## Exercise requirements
Word for word, restate the listing that follows and leave out the images.

::::::::

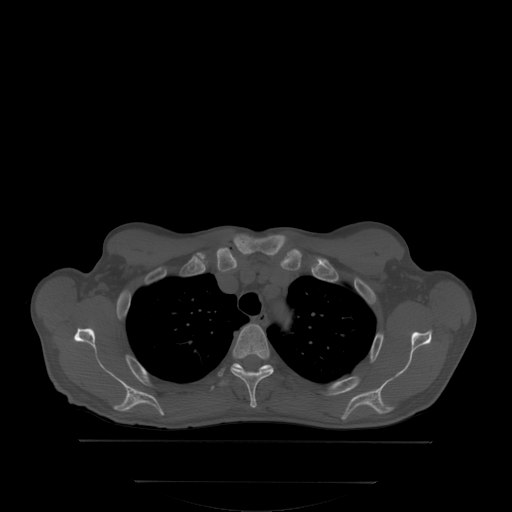
CT including the spine, one axial slice; bone window (W 1800 / L 400 HU); 2.5 mm slice thickness; 512 × 512 image matrix, field of view 500 × 500 mm. Male patient, age 58 years. Case-level facts recorded for this patient, not image findings: primary cancer: prostate; vertebrae with lytic lesions (as recorded): L1.
Annotated regions visible in this slice (semi-automatic segmentation, software-assisted and operator-edited):
- T3 vertebra: bounding box [x1, y1, x2, y2] px = [231, 324, 272, 407]
- T4 vertebra: [233, 364, 273, 371]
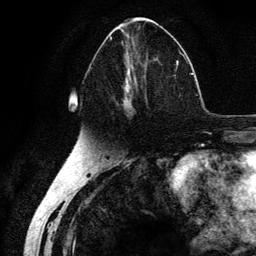
Breast MRI (dynamic contrast-enhanced), one axial slice; position 63 of 134 along the scan axis; cropped to one breast; dynamic contrast-enhanced series, time point 2 of 6 at this slice position (early post-contrast); 3 T; TE 4.2 ms, TR 7.9 ms; 1.2 mm slice thickness; 256 × 256 image matrix, field of view 170 × 170 mm. Female patient.
Outlined on this slice (semi-automatically segmented with operator editing):
- enhancing-tissue mask used for the functional tumour volume (all voxels passing the contrast-enhancement thresholds inside the analysis volume; usually the tumour): bounding box (x1, y1, x2, y2) in pixels: (90, 37, 178, 120)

::::::::

## Output for this task
CT including the spine, one axial slice; bone window (W 1800 / L 400 HU); 2.5 mm slice thickness; 512 × 512 image matrix, field of view 500 × 500 mm. Male patient, age 58 years. Case-level facts recorded for this patient, not image findings: primary cancer: prostate; vertebrae with lytic lesions (as recorded): L1.
Annotated regions visible in this slice (semi-automatic segmentation, software-assisted and operator-edited):
- T3 vertebra: bounding box [x1, y1, x2, y2] px = [231, 324, 272, 407]
- T4 vertebra: [233, 364, 273, 371]
Breast MRI (dynamic contrast-enhanced), one axial slice; position 63 of 134 along the scan axis; cropped to one breast; dynamic contrast-enhanced series, time point 2 of 6 at this slice position (early post-contrast); 3 T; TE 4.2 ms, TR 7.9 ms; 1.2 mm slice thickness; 256 × 256 image matrix, field of view 170 × 170 mm. Female patient.
Outlined on this slice (semi-automatically segmented with operator editing):
- enhancing-tissue mask used for the functional tumour volume (all voxels passing the contrast-enhancement thresholds inside the analysis volume; usually the tumour): bounding box (x1, y1, x2, y2) in pixels: (90, 37, 178, 120)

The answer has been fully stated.